Your liver is mostly at your back, just below your diaphragm, at the upper right. It is made up of four lobes, two quite large ones, and two smaller ones. You probably know what animal liver looks like, at the butcher shop or at home. Well, your liver looks just like that, dark red, soft, floppy tissue.
One of the major things which your liver does is to act as a storage warehouse. Carbohydrates, the main food stored there, is in the form of glycogen. Your blood always has some sugar in it (about 0.1%), which is the source of energy for your muscles. This sugar (Glucose) is regulated by your liver. Suppose you become very frightened, or very angry, or you have some other reason to be very roused up, then your liver will very quickly convert some of this glycogen into glucose, which flows into your blood stream. This gives you all that extra energy when you are in a ‘fight or flight’ mode. People can sometimes perform prodigious feats of strength when they have to, because of this extra rush of sugar into your blood. Under normal conditions, glucose is passed into your blood, at just the right rate to keep it normal.
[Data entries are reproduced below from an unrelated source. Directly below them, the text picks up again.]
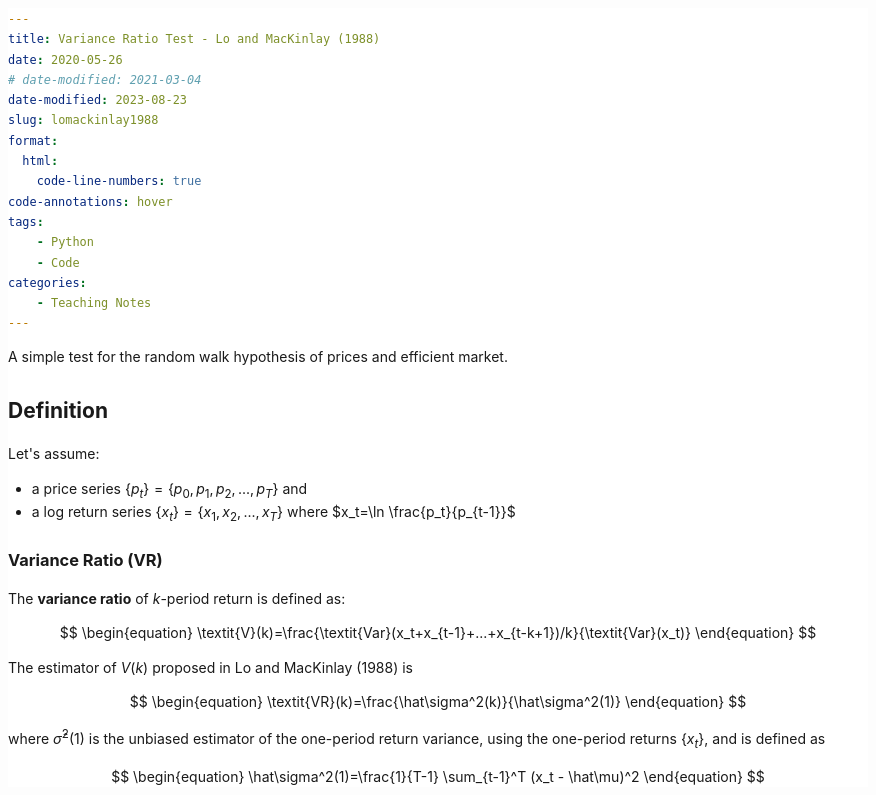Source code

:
 ```yaml
---
title: Variance Ratio Test - Lo and MacKinlay (1988)
date: 2020-05-26
# date-modified: 2021-03-04
date-modified: 2023-08-23
slug: lomackinlay1988
format:
  html:
    code-line-numbers: true
code-annotations: hover
tags:
    - Python
    - Code
categories:
    - Teaching Notes
---
```


A simple test for the random walk hypothesis of prices and efficient market.



## Definition

Let's assume:

- a price series $\{p_t\}=\{p_0,p_1,p_2,...,p_T\}$ and
- a log return series $\{x_t\}=\{x_1, x_2, ..., x_T\}$ where $x_t=\ln \frac{p_t}{p_{t-1}}$

### Variance Ratio (VR)

The **variance ratio** of $k$-period return is defined as:

$$
\begin{equation}
\textit{V}(k)=\frac{\textit{Var}(x_t+x_{t-1}+...+x_{t-k+1})/k}{\textit{Var}(x_t)}
\end{equation}
$$

The estimator of $\textit{V}(k)$ proposed in Lo and MacKinlay (1988) is

$$
\begin{equation}
\textit{VR}(k)=\frac{\hat\sigma^2(k)}{\hat\sigma^2(1)}
\end{equation}
$$

where $\hat\sigma^2(1)$ is the unbiased estimator of the one-period return variance, using the one-period returns $\{x_t\}$, and is defined as

$$
\begin{equation}
\hat\sigma^2(1)=\frac{1}{T-1} \sum_{t-1}^T (x_t - \hat\mu)^2
\end{equation}
$$

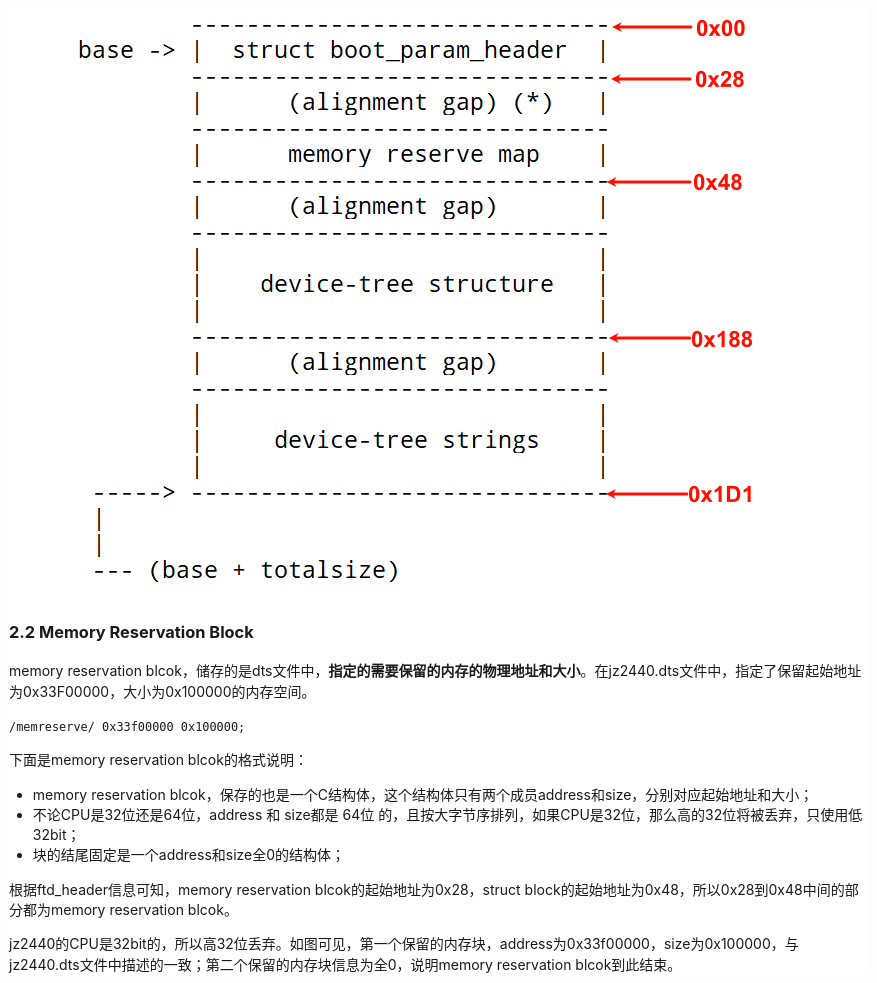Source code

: ![image-20240222175042937](figures/image-20240222175042937.png)

### 2.2 Memory Reservation Block

memory reservation blcok，储存的是dts文件中，**指定的需要保留的内存的物理地址和大小**。在jz2440.dts文件中，指定了保留起始地址为0x33F00000，大小为0x100000的内存空间。

```dtd
/memreserve/ 0x33f00000 0x100000;
```

下面是memory reservation blcok的格式说明：

- memory reservation blcok，保存的也是一个C结构体，这个结构体只有两个成员address和size，分别对应起始地址和大小；
- 不论CPU是32位还是64位，address 和 size都是 64位 的，且按大字节序排列，如果CPU是32位，那么高的32位将被丢弃，只使用低32bit；
- 块的结尾固定是一个address和size全0的结构体；

根据ftd_header信息可知，memory reservation blcok的起始地址为0x28，struct block的起始地址为0x48，所以0x28到0x48中间的部分都为memory reservation blcok。

jz2440的CPU是32bit的，所以高32位丢弃。如图可见，第一个保留的内存块，address为0x33f00000，size为0x100000，与jz2440.dts文件中描述的一致；第二个保留的内存块信息为全0，说明memory reservation blcok到此结束。
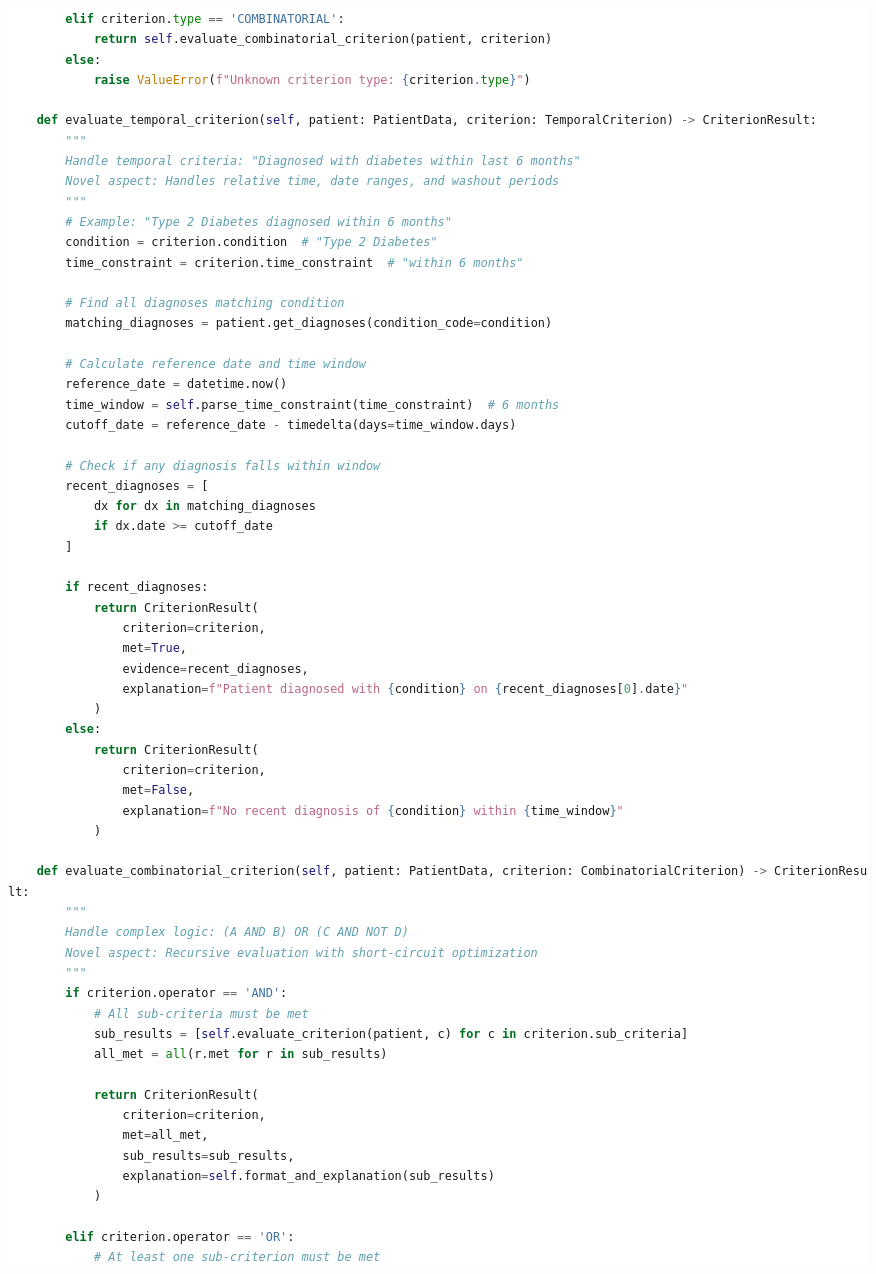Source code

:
 ```python
        elif criterion.type == 'COMBINATORIAL':
            return self.evaluate_combinatorial_criterion(patient, criterion)
        else:
            raise ValueError(f"Unknown criterion type: {criterion.type}")
    
    def evaluate_temporal_criterion(self, patient: PatientData, criterion: TemporalCriterion) -> CriterionResult:
        """
        Handle temporal criteria: "Diagnosed with diabetes within last 6 months"
        Novel aspect: Handles relative time, date ranges, and washout periods
        """
        # Example: "Type 2 Diabetes diagnosed within 6 months"
        condition = criterion.condition  # "Type 2 Diabetes"
        time_constraint = criterion.time_constraint  # "within 6 months"
        
        # Find all diagnoses matching condition
        matching_diagnoses = patient.get_diagnoses(condition_code=condition)
        
        # Calculate reference date and time window
        reference_date = datetime.now()
        time_window = self.parse_time_constraint(time_constraint)  # 6 months
        cutoff_date = reference_date - timedelta(days=time_window.days)
        
        # Check if any diagnosis falls within window
        recent_diagnoses = [
            dx for dx in matching_diagnoses 
            if dx.date >= cutoff_date
        ]
        
        if recent_diagnoses:
            return CriterionResult(
                criterion=criterion,
                met=True,
                evidence=recent_diagnoses,
                explanation=f"Patient diagnosed with {condition} on {recent_diagnoses[0].date}"
            )
        else:
            return CriterionResult(
                criterion=criterion,
                met=False,
                explanation=f"No recent diagnosis of {condition} within {time_window}"
            )
    
    def evaluate_combinatorial_criterion(self, patient: PatientData, criterion: CombinatorialCriterion) -> CriterionResult:
        """
        Handle complex logic: (A AND B) OR (C AND NOT D)
        Novel aspect: Recursive evaluation with short-circuit optimization
        """
        if criterion.operator == 'AND':
            # All sub-criteria must be met
            sub_results = [self.evaluate_criterion(patient, c) for c in criterion.sub_criteria]
            all_met = all(r.met for r in sub_results)
            
            return CriterionResult(
                criterion=criterion,
                met=all_met,
                sub_results=sub_results,
                explanation=self.format_and_explanation(sub_results)
            )
        
        elif criterion.operator == 'OR':
            # At least one sub-criterion must be met
```
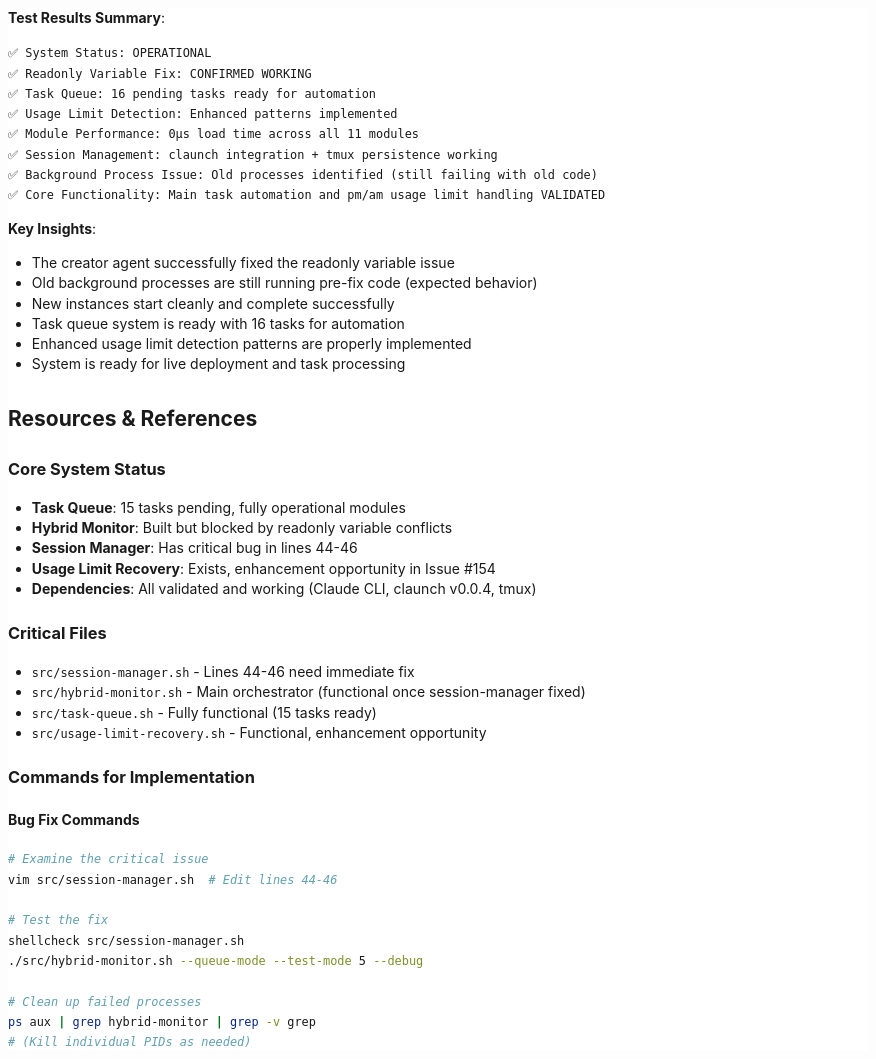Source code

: **Test Results Summary**:
```
✅ System Status: OPERATIONAL
✅ Readonly Variable Fix: CONFIRMED WORKING
✅ Task Queue: 16 pending tasks ready for automation
✅ Usage Limit Detection: Enhanced patterns implemented
✅ Module Performance: 0μs load time across all 11 modules
✅ Session Management: claunch integration + tmux persistence working
✅ Background Process Issue: Old processes identified (still failing with old code)
✅ Core Functionality: Main task automation and pm/am usage limit handling VALIDATED
```

**Key Insights**:
- The creator agent successfully fixed the readonly variable issue
- Old background processes are still running pre-fix code (expected behavior)
- New instances start cleanly and complete successfully
- Task queue system is ready with 16 tasks for automation
- Enhanced usage limit detection patterns are properly implemented
- System is ready for live deployment and task processing

## Resources & References

### Core System Status
- **Task Queue**: 15 tasks pending, fully operational modules
- **Hybrid Monitor**: Built but blocked by readonly variable conflicts
- **Session Manager**: Has critical bug in lines 44-46
- **Usage Limit Recovery**: Exists, enhancement opportunity in Issue #154
- **Dependencies**: All validated and working (Claude CLI, claunch v0.0.4, tmux)

### Critical Files
- `src/session-manager.sh` - Lines 44-46 need immediate fix
- `src/hybrid-monitor.sh` - Main orchestrator (functional once session-manager fixed)
- `src/task-queue.sh` - Fully functional (15 tasks ready)
- `src/usage-limit-recovery.sh` - Functional, enhancement opportunity

### Commands for Implementation

#### Bug Fix Commands
```bash
# Examine the critical issue
vim src/session-manager.sh  # Edit lines 44-46

# Test the fix
shellcheck src/session-manager.sh
./src/hybrid-monitor.sh --queue-mode --test-mode 5 --debug

# Clean up failed processes  
ps aux | grep hybrid-monitor | grep -v grep
# (Kill individual PIDs as needed)
```
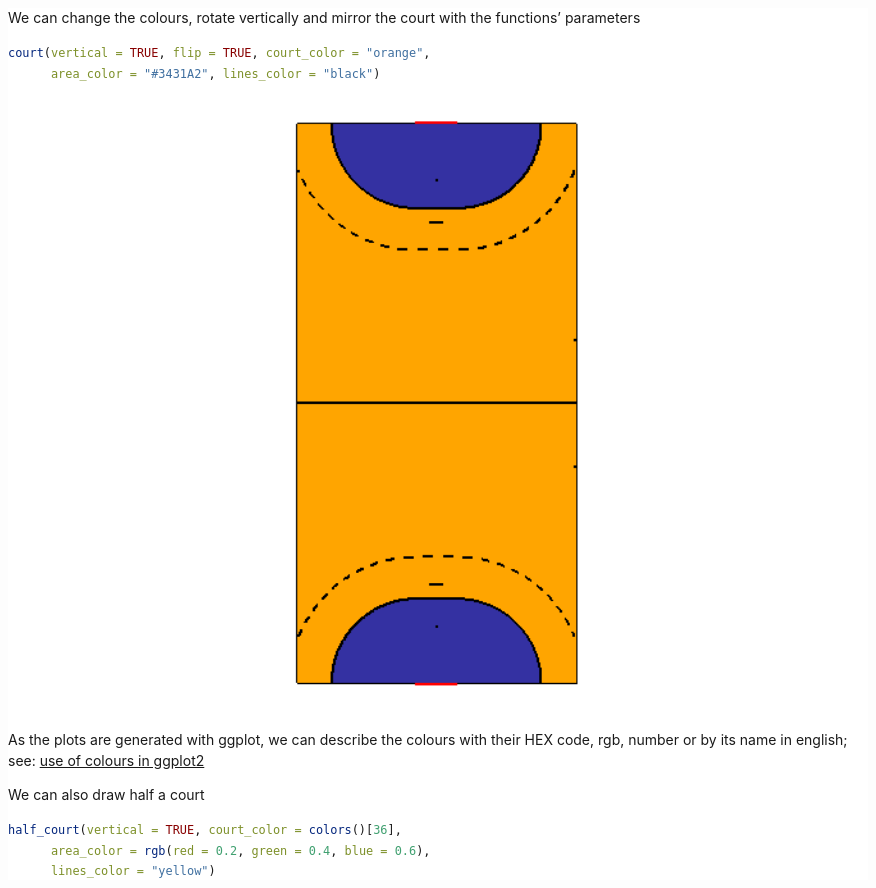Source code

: We can change the colours, rotate vertically and mirror the court with
the functions’ parameters

``` r
court(vertical = TRUE, flip = TRUE, court_color = "orange", 
      area_color = "#3431A2", lines_color = "black")
```

<img src="man/figures/README-example_with_colours-1.png" width="100%" />

As the plots are generated with ggplot, we can describe the colours with
their HEX code, rgb, number or by its name in english; see: [use of
colours in ggplot2](https://r-graph-gallery.com/ggplot2-color.html)

We can also draw half a court

``` r
half_court(vertical = TRUE, court_color = colors()[36], 
      area_color = rgb(red = 0.2, green = 0.4, blue = 0.6), 
      lines_color = "yellow")
```
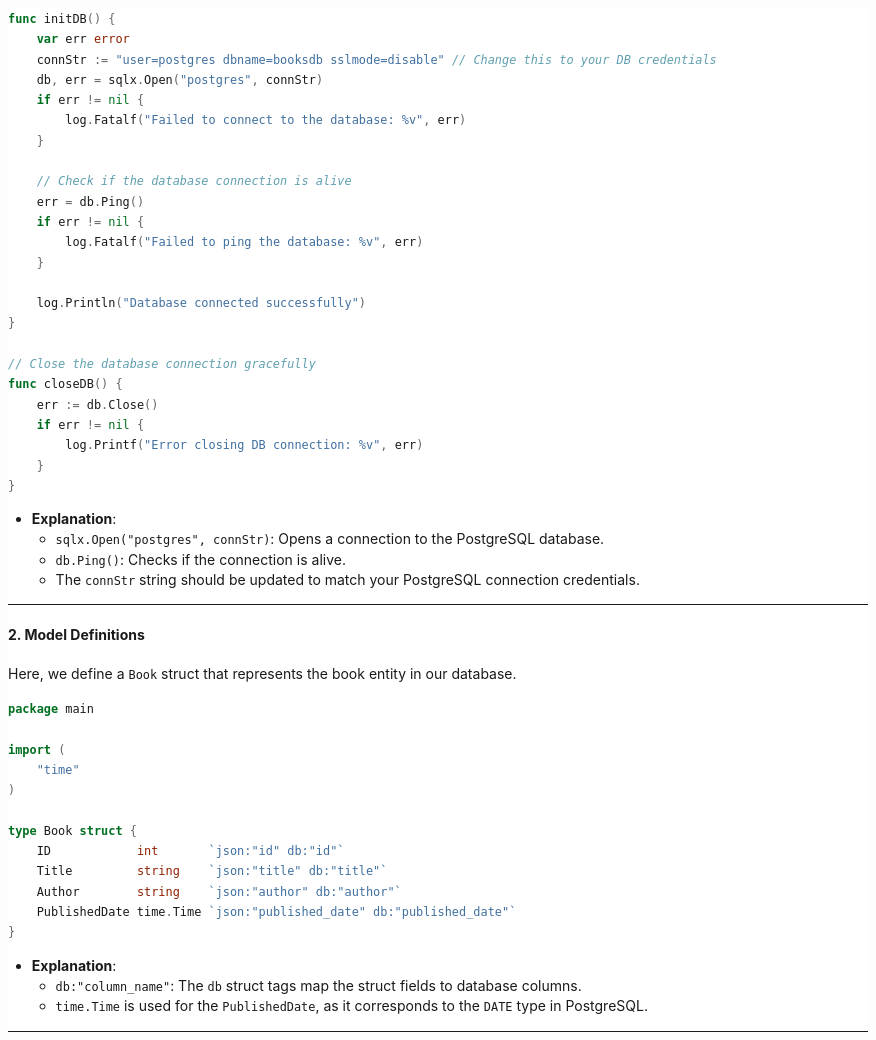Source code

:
 ```go
func initDB() {
	var err error
	connStr := "user=postgres dbname=booksdb sslmode=disable" // Change this to your DB credentials
	db, err = sqlx.Open("postgres", connStr)
	if err != nil {
		log.Fatalf("Failed to connect to the database: %v", err)
	}

	// Check if the database connection is alive
	err = db.Ping()
	if err != nil {
		log.Fatalf("Failed to ping the database: %v", err)
	}

	log.Println("Database connected successfully")
}

// Close the database connection gracefully
func closeDB() {
	err := db.Close()
	if err != nil {
		log.Printf("Error closing DB connection: %v", err)
	}
}
```

- **Explanation**:
  - `sqlx.Open("postgres", connStr)`: Opens a connection to the PostgreSQL database.
  - `db.Ping()`: Checks if the connection is alive.
  - The `connStr` string should be updated to match your PostgreSQL connection credentials.

---

#### 2. **Model Definitions**

Here, we define a `Book` struct that represents the book entity in our database.

```go
package main

import (
	"time"
)

type Book struct {
	ID            int       `json:"id" db:"id"`
	Title         string    `json:"title" db:"title"`
	Author        string    `json:"author" db:"author"`
	PublishedDate time.Time `json:"published_date" db:"published_date"`
}
```

- **Explanation**:
  - `db:"column_name"`: The `db` struct tags map the struct fields to database columns.
  - `time.Time` is used for the `PublishedDate`, as it corresponds to the `DATE` type in PostgreSQL.

---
That’s not all your liver stores away for you. It also stores iron. In the old days when I was young, one of the things you did to increase your iron, was to eat some raw liver every day. My poor old other had to do that!
Several vitamins are stored in this marvellous organ as well. Vitamin A, which is essential to your eyesight, and your inner and outer skin cells, is also stashed in here in quite large amounts. Another is Vitamin D, which governs the development of teeth and bones, and the absorption of calcium and phosphorus. Once more, going back to when I was young, I wonder how many of you remember the daily dose of cod-liver oil in the winter? Just like people, Vitamin D is stored in the livers of many salt water fish. When the oil was pressed out of them, it became that awful-tasting ‘diet supplement’.
And still a third vitamin is tucked away in that old liver of yours. That is the Vitamin B complex. This is a large group of vitamins which is largely known as preventing the so-called deficiency diseases - nervous disorders, beri-beri, some retardation of growth, dry skin and quite a few others. Your liver helps keep your supply of these extremely important vitamins up to scratch. Without them, you could get very sick, indeed, in a lot of unpleasant ways.